Page text: Begin
Conceptual Underpinnings
========================

.. index::
    single: generated secrets

.. _generated secrets:

Generated Secrets
-----------------

Account secrets can be saved in encrypted form, as with password vaults, or 
generated from a root secret.  Generated secrets have several important 
benefits.  First, they are produced from a random seed, and so are quite 
unpredictable.  This is important, because predictability can be exploited when 
cracking passwords.  Second, if the root secret is shared with another trusted 
party, then you both can generate new shared secrets without passing any further 
secrets.  Furthermore, if you keep a copy of the root secret, say in a safe 
deposit box, then there is a good chance you can resurrect your secrets if you 
happen to lose your accounts files.  Finally, with generated secrets, it is 
possible to have :ref:`stealth secrets <stealth accounts>`, which are secrets 
for which there is absolutely no evidence.
Page text: End
Supplied information: Begin
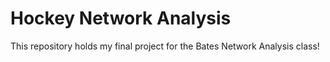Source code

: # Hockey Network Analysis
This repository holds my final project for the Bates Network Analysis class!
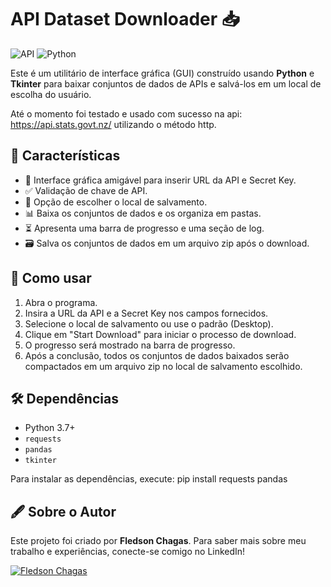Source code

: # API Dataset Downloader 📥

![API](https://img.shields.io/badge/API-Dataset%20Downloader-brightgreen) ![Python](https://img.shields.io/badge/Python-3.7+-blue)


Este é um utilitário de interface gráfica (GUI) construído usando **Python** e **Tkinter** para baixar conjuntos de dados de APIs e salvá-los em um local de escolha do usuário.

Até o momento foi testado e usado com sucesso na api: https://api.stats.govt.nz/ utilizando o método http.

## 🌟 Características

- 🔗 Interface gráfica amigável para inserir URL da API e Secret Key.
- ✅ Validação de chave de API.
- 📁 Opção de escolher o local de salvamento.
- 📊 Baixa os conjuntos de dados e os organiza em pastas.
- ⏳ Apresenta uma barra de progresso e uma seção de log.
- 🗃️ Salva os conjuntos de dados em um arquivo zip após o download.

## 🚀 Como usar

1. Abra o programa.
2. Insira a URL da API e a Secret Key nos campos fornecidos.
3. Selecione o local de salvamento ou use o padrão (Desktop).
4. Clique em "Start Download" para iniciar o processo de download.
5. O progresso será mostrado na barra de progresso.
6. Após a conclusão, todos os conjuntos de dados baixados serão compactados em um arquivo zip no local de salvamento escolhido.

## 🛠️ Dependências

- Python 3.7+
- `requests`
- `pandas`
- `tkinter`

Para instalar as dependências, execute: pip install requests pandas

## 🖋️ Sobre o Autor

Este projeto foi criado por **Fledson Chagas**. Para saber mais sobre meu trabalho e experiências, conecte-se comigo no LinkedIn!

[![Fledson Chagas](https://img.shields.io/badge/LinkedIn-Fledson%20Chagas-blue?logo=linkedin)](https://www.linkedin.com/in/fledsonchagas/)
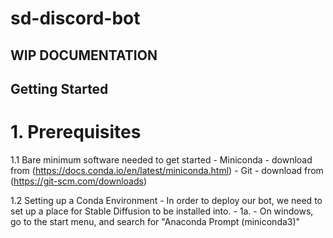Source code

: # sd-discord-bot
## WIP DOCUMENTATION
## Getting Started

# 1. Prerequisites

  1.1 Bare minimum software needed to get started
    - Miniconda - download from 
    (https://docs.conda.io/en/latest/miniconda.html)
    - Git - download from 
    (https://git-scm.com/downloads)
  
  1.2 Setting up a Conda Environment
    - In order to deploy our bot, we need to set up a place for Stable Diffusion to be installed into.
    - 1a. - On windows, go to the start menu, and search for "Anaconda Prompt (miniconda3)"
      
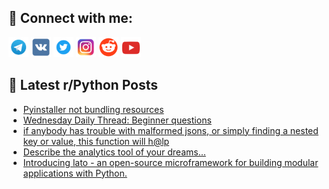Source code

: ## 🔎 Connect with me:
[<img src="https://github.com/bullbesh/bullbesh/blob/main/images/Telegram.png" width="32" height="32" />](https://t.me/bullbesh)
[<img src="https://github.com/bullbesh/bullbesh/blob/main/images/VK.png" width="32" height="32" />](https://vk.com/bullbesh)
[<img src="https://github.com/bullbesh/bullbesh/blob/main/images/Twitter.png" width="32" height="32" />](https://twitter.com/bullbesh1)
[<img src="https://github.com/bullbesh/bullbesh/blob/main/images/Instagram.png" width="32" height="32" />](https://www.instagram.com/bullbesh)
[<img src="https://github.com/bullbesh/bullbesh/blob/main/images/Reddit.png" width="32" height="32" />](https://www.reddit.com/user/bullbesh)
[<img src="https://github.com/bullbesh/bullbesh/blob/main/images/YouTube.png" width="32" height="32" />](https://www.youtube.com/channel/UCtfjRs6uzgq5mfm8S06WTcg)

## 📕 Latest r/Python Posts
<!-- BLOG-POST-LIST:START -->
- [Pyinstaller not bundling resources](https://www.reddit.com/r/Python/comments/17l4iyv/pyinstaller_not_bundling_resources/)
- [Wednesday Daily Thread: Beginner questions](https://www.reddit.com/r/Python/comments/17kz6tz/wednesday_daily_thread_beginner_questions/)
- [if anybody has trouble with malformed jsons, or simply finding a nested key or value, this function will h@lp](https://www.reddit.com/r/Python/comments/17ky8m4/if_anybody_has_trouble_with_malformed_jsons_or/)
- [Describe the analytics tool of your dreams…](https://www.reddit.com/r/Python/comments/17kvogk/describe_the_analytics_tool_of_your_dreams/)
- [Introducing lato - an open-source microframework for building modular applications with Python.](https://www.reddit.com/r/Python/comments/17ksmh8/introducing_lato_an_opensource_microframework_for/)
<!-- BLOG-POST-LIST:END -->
Supplied information: End
Supplied information: Begin
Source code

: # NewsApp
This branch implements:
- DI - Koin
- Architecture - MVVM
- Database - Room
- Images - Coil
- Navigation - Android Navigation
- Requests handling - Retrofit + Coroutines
Supplied information: End
What does the page on generated secrets say stealth secrets are? These items were taken from a different source than the page on generated secrets.

_Answer box_: They are secrets for which there is absolutely no evidence.